Nearly 200 attended an event to learn about segregation in Rapid City. Organizers have been gathering local stories and data that highlights personal experiences from the 1940’s to 1960’s. The presentation revealed information on Native American boarding schools and Sioux San Lands.
The Inconvenient Truth part two is a follow up to a presentation last year. The first told the history of Native people being put into boarding schools and moved away from the metropolitan area in Rapid City.
Eric Zimmer is a volunteer researcher for the Rapid City Native Lands project. He says volunteers with the project have uncovered graves and documents from the names of children lost in boarding schools.

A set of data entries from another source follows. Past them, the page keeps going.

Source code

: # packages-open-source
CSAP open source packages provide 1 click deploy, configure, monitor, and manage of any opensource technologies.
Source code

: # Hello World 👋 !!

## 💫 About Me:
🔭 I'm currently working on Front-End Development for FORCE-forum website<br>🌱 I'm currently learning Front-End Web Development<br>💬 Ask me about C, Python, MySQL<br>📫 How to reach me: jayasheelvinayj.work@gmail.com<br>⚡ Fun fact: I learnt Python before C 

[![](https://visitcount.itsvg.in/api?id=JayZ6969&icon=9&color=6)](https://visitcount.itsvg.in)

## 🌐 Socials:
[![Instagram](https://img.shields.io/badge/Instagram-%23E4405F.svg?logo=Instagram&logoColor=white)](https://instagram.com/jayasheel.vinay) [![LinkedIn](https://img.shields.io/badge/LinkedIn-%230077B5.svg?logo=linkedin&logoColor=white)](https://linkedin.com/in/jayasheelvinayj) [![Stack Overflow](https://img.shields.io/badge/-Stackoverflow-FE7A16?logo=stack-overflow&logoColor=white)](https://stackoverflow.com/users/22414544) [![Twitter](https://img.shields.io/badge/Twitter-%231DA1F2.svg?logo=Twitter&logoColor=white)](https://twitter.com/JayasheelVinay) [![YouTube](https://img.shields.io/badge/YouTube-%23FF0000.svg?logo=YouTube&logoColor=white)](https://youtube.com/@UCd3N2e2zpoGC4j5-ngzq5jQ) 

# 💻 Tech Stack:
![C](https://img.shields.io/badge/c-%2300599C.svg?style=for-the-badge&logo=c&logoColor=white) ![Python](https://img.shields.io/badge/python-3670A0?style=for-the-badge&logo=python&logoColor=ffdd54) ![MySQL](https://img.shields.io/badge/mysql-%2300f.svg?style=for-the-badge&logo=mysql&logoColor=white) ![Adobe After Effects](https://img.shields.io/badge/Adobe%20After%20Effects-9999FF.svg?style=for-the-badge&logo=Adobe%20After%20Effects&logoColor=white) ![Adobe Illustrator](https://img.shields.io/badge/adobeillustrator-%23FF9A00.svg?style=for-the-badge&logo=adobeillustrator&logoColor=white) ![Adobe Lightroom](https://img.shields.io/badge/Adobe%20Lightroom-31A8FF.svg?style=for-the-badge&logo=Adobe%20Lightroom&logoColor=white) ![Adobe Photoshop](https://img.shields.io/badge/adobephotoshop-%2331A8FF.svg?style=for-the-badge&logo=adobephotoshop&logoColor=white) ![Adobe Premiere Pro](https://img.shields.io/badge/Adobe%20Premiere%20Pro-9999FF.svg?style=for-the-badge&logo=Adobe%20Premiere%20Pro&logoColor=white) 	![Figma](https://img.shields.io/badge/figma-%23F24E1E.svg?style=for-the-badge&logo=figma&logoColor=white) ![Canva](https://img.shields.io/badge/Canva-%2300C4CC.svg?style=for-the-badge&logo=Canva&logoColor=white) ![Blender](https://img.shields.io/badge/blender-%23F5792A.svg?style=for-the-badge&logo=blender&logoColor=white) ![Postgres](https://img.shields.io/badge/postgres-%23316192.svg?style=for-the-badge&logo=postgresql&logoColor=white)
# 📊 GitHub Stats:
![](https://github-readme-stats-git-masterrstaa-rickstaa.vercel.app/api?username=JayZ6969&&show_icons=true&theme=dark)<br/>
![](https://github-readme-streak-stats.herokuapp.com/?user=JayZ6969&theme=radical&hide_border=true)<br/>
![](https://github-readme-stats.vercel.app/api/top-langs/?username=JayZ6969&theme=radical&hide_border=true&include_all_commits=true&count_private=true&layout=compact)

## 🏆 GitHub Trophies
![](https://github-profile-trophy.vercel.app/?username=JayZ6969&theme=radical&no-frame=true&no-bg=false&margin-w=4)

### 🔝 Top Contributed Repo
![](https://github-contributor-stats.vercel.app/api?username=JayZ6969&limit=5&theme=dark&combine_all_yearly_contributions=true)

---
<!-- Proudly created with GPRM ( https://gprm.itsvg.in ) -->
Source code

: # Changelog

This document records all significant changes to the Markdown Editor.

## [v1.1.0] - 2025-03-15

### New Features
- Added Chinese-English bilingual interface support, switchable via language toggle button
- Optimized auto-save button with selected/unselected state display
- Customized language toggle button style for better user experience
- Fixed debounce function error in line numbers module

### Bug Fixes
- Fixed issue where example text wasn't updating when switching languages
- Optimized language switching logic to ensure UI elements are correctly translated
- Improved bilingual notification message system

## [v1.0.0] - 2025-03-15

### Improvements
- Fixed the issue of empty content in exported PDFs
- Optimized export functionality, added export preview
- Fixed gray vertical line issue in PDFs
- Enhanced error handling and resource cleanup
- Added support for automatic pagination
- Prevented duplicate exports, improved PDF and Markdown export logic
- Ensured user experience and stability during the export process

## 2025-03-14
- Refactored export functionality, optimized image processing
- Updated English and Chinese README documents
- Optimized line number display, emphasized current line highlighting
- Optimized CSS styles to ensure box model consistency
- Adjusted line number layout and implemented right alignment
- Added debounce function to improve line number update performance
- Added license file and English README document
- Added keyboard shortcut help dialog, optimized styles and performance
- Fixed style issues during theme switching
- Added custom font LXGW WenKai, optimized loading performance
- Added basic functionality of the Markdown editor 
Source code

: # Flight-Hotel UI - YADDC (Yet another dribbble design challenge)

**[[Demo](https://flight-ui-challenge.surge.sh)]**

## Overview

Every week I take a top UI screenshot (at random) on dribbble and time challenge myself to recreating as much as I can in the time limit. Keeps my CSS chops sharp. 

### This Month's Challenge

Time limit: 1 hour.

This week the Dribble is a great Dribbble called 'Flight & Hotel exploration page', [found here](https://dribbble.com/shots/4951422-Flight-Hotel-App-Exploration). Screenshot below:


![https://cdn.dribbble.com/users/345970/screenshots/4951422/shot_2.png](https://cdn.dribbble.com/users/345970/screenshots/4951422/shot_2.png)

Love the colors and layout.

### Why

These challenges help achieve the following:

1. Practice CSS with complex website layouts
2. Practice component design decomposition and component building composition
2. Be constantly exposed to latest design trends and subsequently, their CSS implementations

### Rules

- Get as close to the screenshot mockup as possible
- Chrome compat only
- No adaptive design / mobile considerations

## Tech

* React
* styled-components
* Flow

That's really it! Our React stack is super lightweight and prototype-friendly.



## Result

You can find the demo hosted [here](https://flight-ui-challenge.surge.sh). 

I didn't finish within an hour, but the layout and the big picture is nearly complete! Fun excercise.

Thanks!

“But as our conversation continued and our research continued, our volunteers started to understand that there’s connections between what was going on in West Rapid in the 1940’s, 50’s and 60’s and also the creation of the Sioux Addition and Lakota Homes, the destruction of the Oshkosh Camp which was a small village of Native people right downtown Rapid City.”
Zimmer says early policy decisions improper land allocation lead to segregation. Today, he says Native people are consolidated to northern Rapid City and near downtown. He says that’s a long term result of early decisions.
“One of the most tragic parts of the story that we’re telling is that we’re not the first ones to tell it. There are Native people in this community who when we show them the evidence and we make these presentations, their response isn’t ‘oh wow I’ve never heard that before’ they say ‘we’ve been telling people this for 50 years.”
Zimmer says the project is ongoing and he hopes to hear more stories and uncover documents.
Encore presentations are scheduled across reservations in the Black Hills.